Ульяна вспыхнула от стыда – хорошо, что по телефону не видно! – и сразу же нашлась:

– Ох, прости, я забыла написать: эти вещи все для твоего сына.

При следующем сборе денег она объявила прихожанам, что Наталья в Петербурге одна делает громадную работу, таскается с сумками по лестницам шестиэтажного дома и пора бы уже выделить ей какие-то хоть небольшие деньги от тех, что она распределяет между подопечными. Все только удивились, что это не сделано сразу. Рассказала Ульяна и о просьбе Натальи, и с тех пор время от времени народ стал что-то подкидывать специально для маленького Максима – игрушки, одежку, сладости…

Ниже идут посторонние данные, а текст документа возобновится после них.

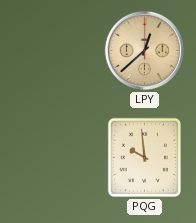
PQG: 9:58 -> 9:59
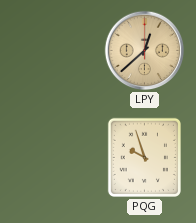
PQG: 9:59 -> 9:57
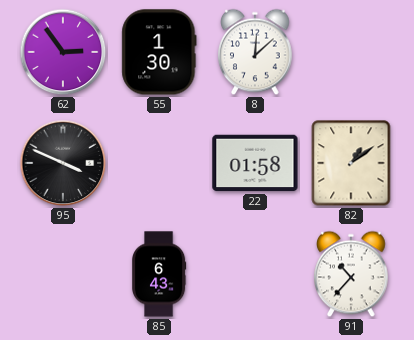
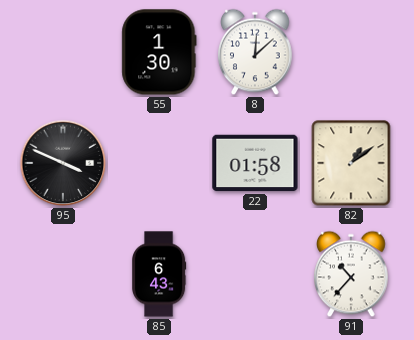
62: 2:54 -> none
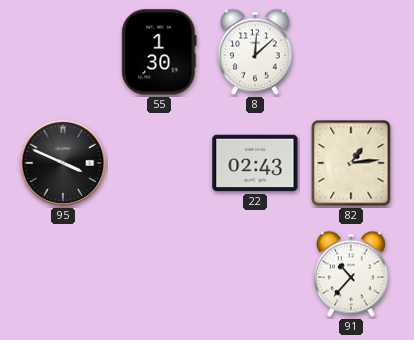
22: 01:58 -> 02:43
82: 1:09 -> 1:14
85: 6:43 -> none
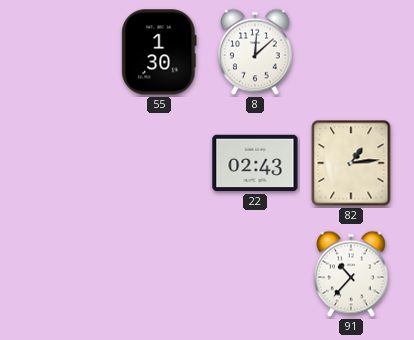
95: 3:49 -> none
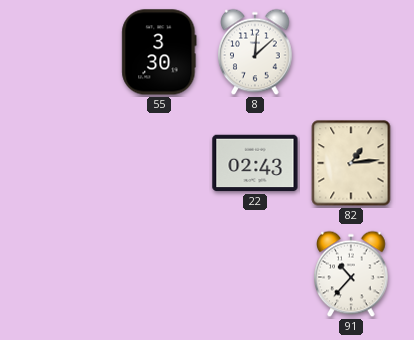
55: 1:30 -> 3:30
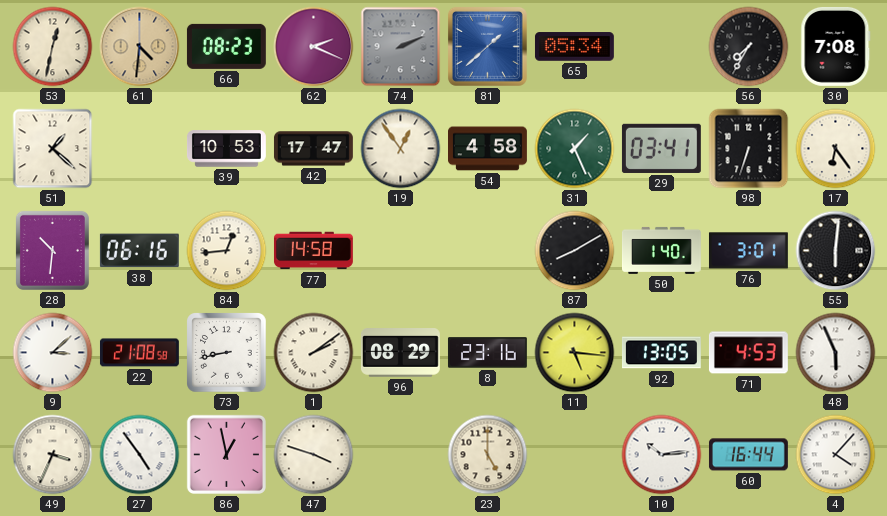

Как-то Ульяна сообразила, что любому работнику полагается отпуск, и прислала Наталье приглашение. Та приехала с сыном на недельку погостить в Неметчину. Встречая ее на вокзале, Ульяна поразилась: сколько лет не виделись, а Наталья не изменилась, вроде даже похорошела и помолодела – стройная, статная, ясноглазая, настоящая русская красавица!

Так прошло несколько лет. Часть старушек умерла, как говорится, по возрасту, кто-то ушел жить в дом престарелых. Пенсионерам стали прибавлять пенсии, особенно блокадникам, а в доме на Сенной почти все были блокадники, и тогда о них вспомнили родственники. Постепенно «контингент» сокращался. К этому времени и торговля подержанными автомобилями сошла на нет, кончились регулярные оказии. И решено было помощь последним двенадцати старушкам распределить по семьям и на этом «организованную гуманитарную помощь» на Сенную прекратить. Приход занялся другой благотворительностью – стали помогать больным детям в России. А Наталью под занавес опять пригласила в гости Ульяна.

Как-то они сидели на веранде священнического дома (Ульяна с мужем и детьми жили под родительским крылом), пили чай и беседовали обо всем понемногу.

– Ульяна, я все хочу тебя спросить. Скажи мне честно, кто надоумил тебя помочь мне в тяжелую минуту?

– Не понимаю? – искренне удивилась Ульяна. – Когда и чем я тебе помогала? Вроде бы все наоборот было.